Taraflar arasında görülen davada;
Davacı, birlikte paydaşı oldukları çekişme konusu taşınmazların tamamını davalının kullandığını ileri sürerek, elatmanın önlenmesi ve ecrimisil istemiştir.
Davalı, davanın reddini savunmuştur.
Mahkemece, davanın kısmen kabulüne karar verilmiştir.
Karar, davalı tarafından süresinde temyiz edilmiş olmakla; Tetkik Hakimi .. raporu okundu, düşüncesi alındı. Dosya incelendi, gereği görüşülüp, düşünüldü.
Dava, paydaşlar arasında elatmanın önlenmesi ve ecrimisil isteklerine ilişkindir.
Mahkemece,davanın kısmen kabulüne karar verilmiştir.
Dosya içeriğinden ve toplanan delillerden; çekişmeye konu 21 parça taşınmazın paylı mülkiyet üzere olduğu, anılan taşınmazlarda, tarafların dava dışı kişilerle birlikte paydaş bulundukları, tüm paydaşları bağlayan harici bir taksim sözleşmesi ve özel bir parselasyon planı bulunmadığı, fiili kullanma biçiminin oluşmadığı gözetilerek, çekişmeye konu 1331 parsel sayılı taşınmaz dışında kalan kabul kapsamına alınan 15 parça taşınmaz yönünden, bu taşınmazları davalının kullandığı ve davacının yararlanmasına engel olduğu belirlenerek, davanın kabulüne karar verilmiş olmasında bir isabetsizlik yoktur. Davalının, bu yöne ilişkin temyiz itirazları yerinde değildir. Reddine.

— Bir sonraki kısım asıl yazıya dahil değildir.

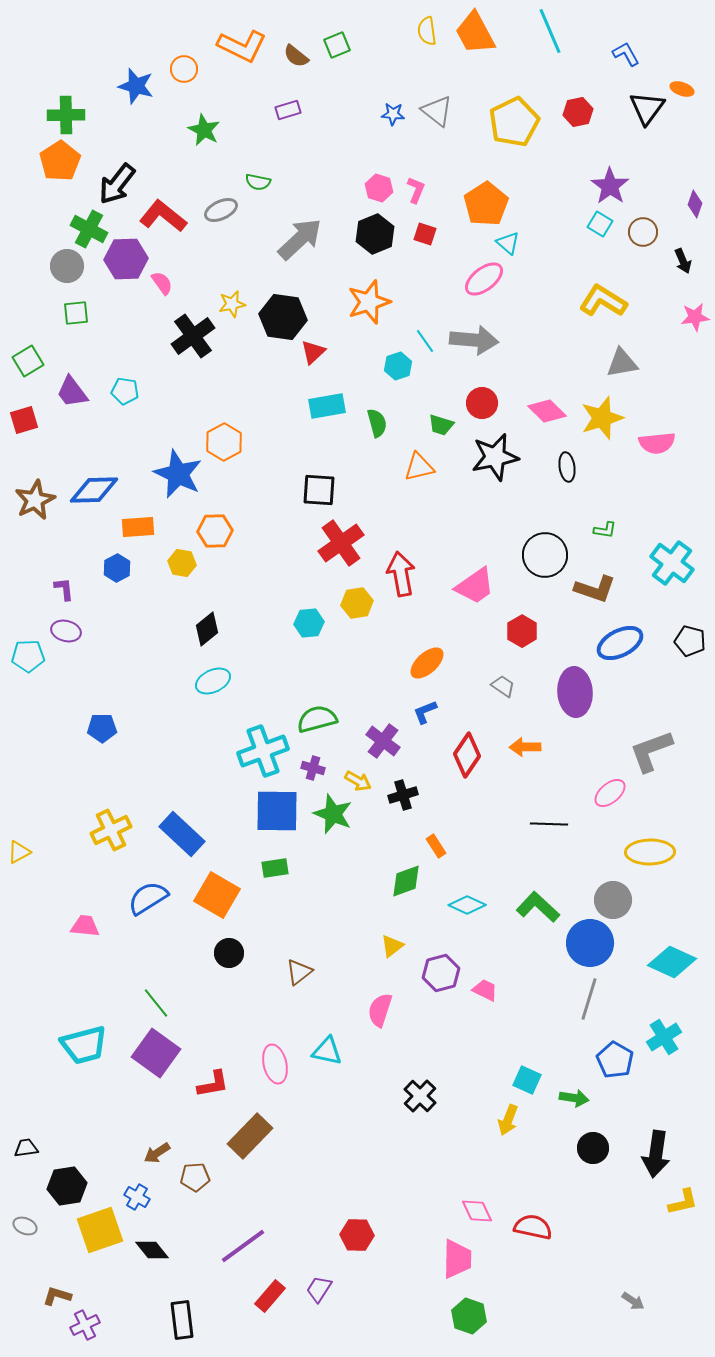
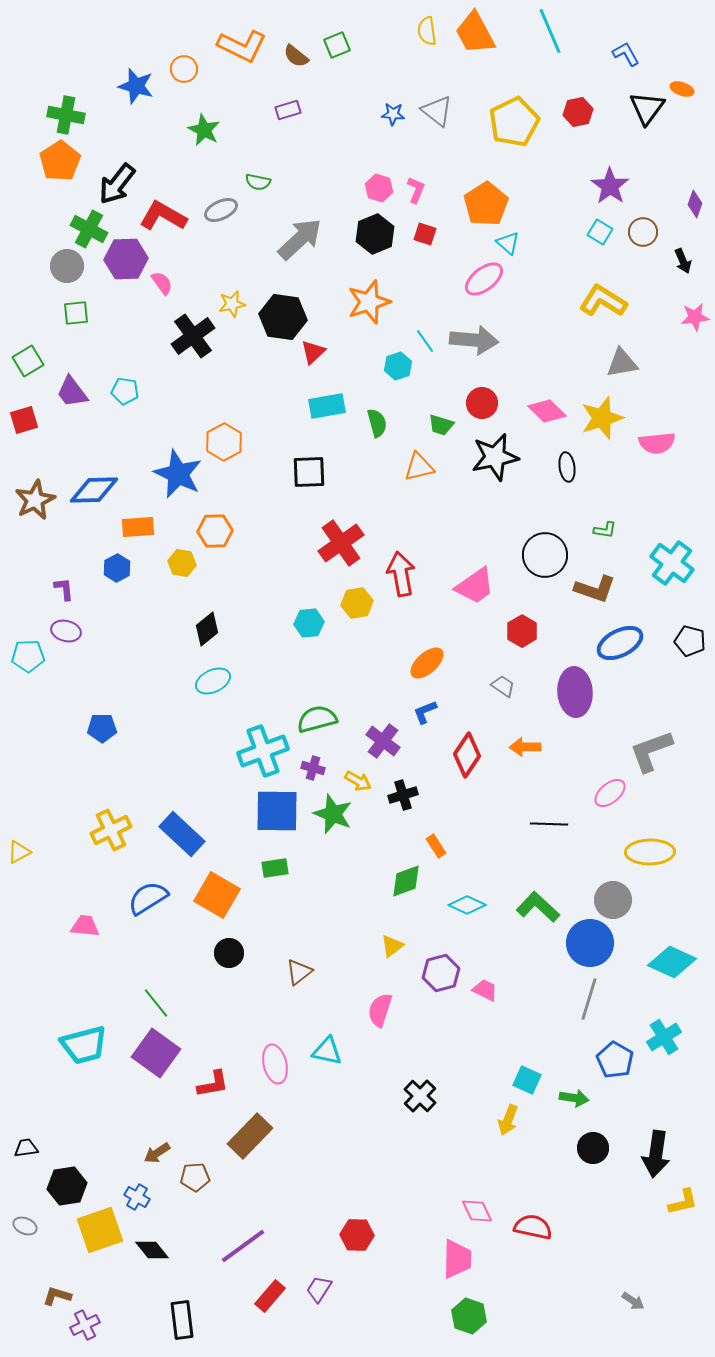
green cross at (66, 115): rotated 12 degrees clockwise
red L-shape at (163, 216): rotated 9 degrees counterclockwise
cyan square at (600, 224): moved 8 px down
black square at (319, 490): moved 10 px left, 18 px up; rotated 6 degrees counterclockwise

Davalının, çekişme konusu 1331 parsel sayılı taşınmaza ilişkin temyizine gelince; Mahkemeninde kabulünde olduğu gibi, taraflar arasındaki çekişmenin Türk Medeni Kanununun 688. ve takip eden maddelerinde ön görülen paylı mülkiyet hükümlerine göre çözüme kavuşturulacağı açıktır.
Bilindiği üzere, paylı mülkiyette taşınmazdan yararlanamıyan paydaş, engel olan öteki paydaş veya paydaşlardan payına vaki elatmanın önlenilmesini her zaman isteyebilir. Ancak, paylı mülkiyette yararlanmadan (intifadan) tümüyle men edilmeyen paydaşın, diğer paydaşın müdahalesinin önlenmesini ve ecrimisil isteyebilmesine yasal olarak olanak yoktur.O paydaşın, payına karşılık çekişmesiz olarak kullanabileceği bir kısım yer varsa açacağı elatmanın önlenilmesi ve ecrimisil davası dinlenmez.
Somut olayda; çekişmeli 1331 parsel sayılı taşınmazın 2655 m2 yüz ölçümünde olduğu, bunun, fen bilirkişinin 01.09.2010 tarihli rapor ve krokisinde A harfi ile gösterilen 300 m2"lik bölümünün davalı tarafından kullanıldığı, kalan kısmının ise ağaçlık olması sebebiyle kimsenin kullanımında bulunmadığı anlaşılmaktadır.
O halde, çekişme konusu 1331 parsel sayılı taşınmazda, davacının, payına karşılık çekişmesiz olarak kullanabileceği bir kısım yer bulunduğu gözetilerek, anılan parsel yönünden davanın reddine karar verilmesi gerekirken, yanılgılı değerlendirmeyle bu parsel bakımından davanın kabul edilmiş olması doğru değildir.
Davalının, bu yöne değinen temyiz itirazı yerindedir.Kabulüyle, hükmün açıklanan nedenden ötürü HUMK."nun 428.maddesi gereğince BOZULMASINA, alınan peşin harcın temyiz edene geri verilmesine, 23.03.2011 tarihinde oybirliğiyle karar verildi.